Das Gymnasium ist Teil eines gegliederten Schulsystems, das sich meist dreiteilig aus Haupt- und Realschule und dem zur Hochschulreife erweitertem Gymnasium zusammensetzt. Während die Schüler der Haupt- und Realschulen in der Regel nach dem Abschluss der 10. Klassenstufe einen Schulabschluss haben, mit dem sie dann ins Berufsleben oder einer Ausbildungserweiterung einstigen können, schließen die Gymnasiasten, die Schüler der Gymnasien, ihre Schulzeit erst nach 12 bis 13 Jahren mit dem Abitur ab, erwerben damit aber auch gleichzeitig die Zulassungsvoraussetzung zu einer weiterführenden Universität.
Die Herkunft des Wortes Gymnasium liegt im antiken Griechenland: Das damalige Gymnasion diente der Ausbildung der jungen Männer, sowohl in körperlicher wie intellektueller Hinsicht, wobei der körperlichen Ertüchtigung anscheinend der Vorrang gewährt wurde. Dennoch erhielten hier die Jungen und jugendlichen Männer auch eine umfassende Bildung. Heute verwenden wir den Begriff in seiner latinisierten Form und bezeichnen damit eine Schule der höheren Bildung sowohl für Jungen, als auch für Mädchen.
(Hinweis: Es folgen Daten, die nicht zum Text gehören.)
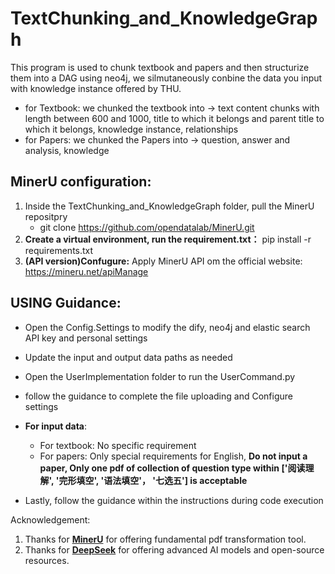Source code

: # TextChunking_and_KnowledgeGraph
This program is used to chunk textbook and papers and then structurize them into a DAG using neo4j, we silmutaneously conbine the data you input with knowledge instance offered by THU.
- for Textbook: we chunked the textbook into -> text content chunks with length between 600 and 1000, title to which it belongs and parent title to which it belongs, knowledge instance, relationships
- for Papers: we chunked the Papers into -> question, answer and analysis, knowledge

## MinerU configuration:
1. Inside the TextChunking_and_KnowledgeGraph folder, pull the MinerU repositpry
   - git clone https://github.com/opendatalab/MinerU.git
2. **Create a virtual environment, run the requirement.txt：** pip install -r requirements.txt
3. **(API version)Confugure:** Apply MinerU API om the official website: https://mineru.net/apiManage

## USING Guidance:
- Open the Config.Settings to modify the dify, neo4j and elastic search API key and personal settings
- Update the input and output data paths as needed
- Open the UserImplementation folder to run the UserCommand.py
- follow the guidance to complete the file uploading and Configure settings
- **For input data**:
     - For textbook: No specific requirement
     - For papers: Only special requirements for English, **Do not input a paper, Only one pdf of collection of question type within \['阅读理解', '完形填空', '语法填空'， '七选五'\] is acceptable**
 
- Lastly, follow the guidance within the instructions during code execution
 

Acknowledgement:
1. Thanks for **[MinerU](https://github.com/opendatalab/MinerU)** for offering fundamental pdf transformation tool.
2. Thanks for **[DeepSeek](https://github.com/deepseek-ai)** for offering advanced AI models and open-source resources.
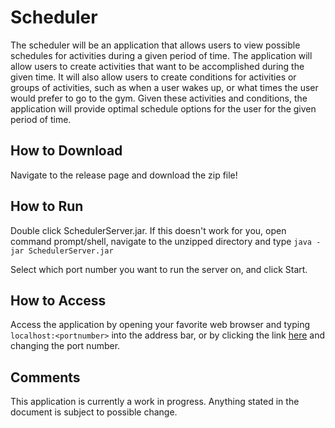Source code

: # Scheduler
The scheduler will be an application that allows users to view possible schedules for activities during a given period of time. The application will allow users to create activities that want to be accomplished during the given time. It will also allow users to create conditions for activities or groups of activities, such as when a user wakes up, or what times the user would prefer to go to the gym. Given these activities and conditions, the application will provide optimal schedule options for the user for the given period of time.

## How to Download
Navigate to the release page and download the zip file!

## How to Run

Double click SchedulerServer.jar. If this doesn't work for you, open command prompt/shell, navigate to the unzipped directory and type `java -jar SchedulerServer.jar`

Select which port number you want to run the server on, and click Start.

## How to Access
Access the application by opening your favorite web browser and typing `localhost:<portnumber>` into the address bar, or by clicking the link [here](http://localhost:1337) and changing the port number.

## Comments
This application is currently a work in progress. Anything stated in the document is subject to possible change.
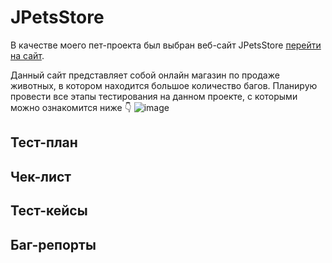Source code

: # JPetsStore
В качестве моего пет-проекта был выбран веб-сайт JPetsStore <a href="https://petstore.octoperf.com/actions/Catalog.action"> перейти на сайт<a>.

Данный сайт представляет собой онлайн магазин по продаже животных, в котором находится большое количество багов.
Планирую провести все этапы тестирования на данном проекте, с которыми можно ознакомится ниже 👇
![image](https://github.com/popovamars/JPetsStore/assets/134454668/53b6670b-dbae-448b-8f93-3d2e04895fea)

## Тест-план
## Чек-лист
## Тест-кейсы
## Баг-репорты

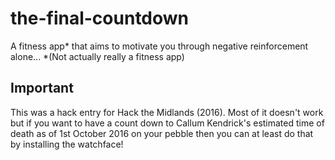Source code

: # the-final-countdown
A fitness app* that aims to motivate you through negative reinforcement alone... *(Not actually really a fitness app)

## Important
This was a hack entry for Hack the Midlands (2016). Most of it doesn't work but if you want to have a count down to Callum Kendrick's estimated time of death as of 1st October 2016 on your pebble then you can at least do that by installing the watchface!
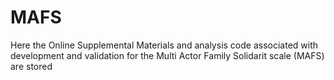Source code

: # MAFS
 Here  the Online Supplemental Materials and analysis code associated with development and validation for the Multi Actor Family Solidarit scale (MAFS) are stored
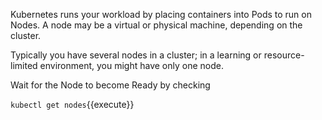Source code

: Kubernetes runs your workload by placing containers into Pods to run on Nodes. A node may be a virtual or physical machine, depending on the cluster. 

Typically you have several nodes in a cluster; in a learning or resource-limited environment, you might have only one node.

Wait for the Node to become Ready by checking 

`kubectl get nodes`{{execute}}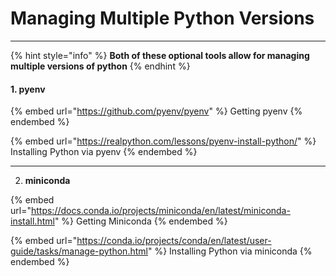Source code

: # Managing Multiple Python Versions

***

{% hint style="info" %}
**Both of these optional tools allow for managing multiple versions of python**
{% endhint %}

#### 1. pyenv

{% embed url="https://github.com/pyenv/pyenv" %}
Getting pyenv
{% endembed %}

{% embed url="https://realpython.com/lessons/pyenv-install-python/" %}
Installing Python via pyenv
{% endembed %}

***

2. **miniconda**

{% embed url="https://docs.conda.io/projects/miniconda/en/latest/miniconda-install.html" %}
Getting Miniconda
{% endembed %}

{% embed url="https://conda.io/projects/conda/en/latest/user-guide/tasks/manage-python.html" %}
Installing Python via miniconda
{% endembed %}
Die Gymnasien selbst lassen sich zudem noch in unterschiedliche Formen einteilen: Zunächst kann hier das so genannte Humanistische Gymnasium erwähnt werden, das seinen Schwerpunkt auf den Unterricht und die Vermittlung der alten Sprachen wie Latein und Alt-Griechisch legt. Daneben gibt es die neusprachlichen Gymnasien, die ebenfalls als Abschluss das Abitur beinhalten, ihren Schwerpunkt aber auf die Vermittlung der neueren Sprachen wie Englisch, Französisch und Spanisch legen. Etwas neuer ist die Form der mathematisch-naturwissenschaftlichen und der naturwissenschaftlich-technologischen Gymnasien, die ihren Schwerpunkt von den Sprachen weg hin zu ihrem Namen entsprechenden Bildungsmöglichkeiten bewegt haben.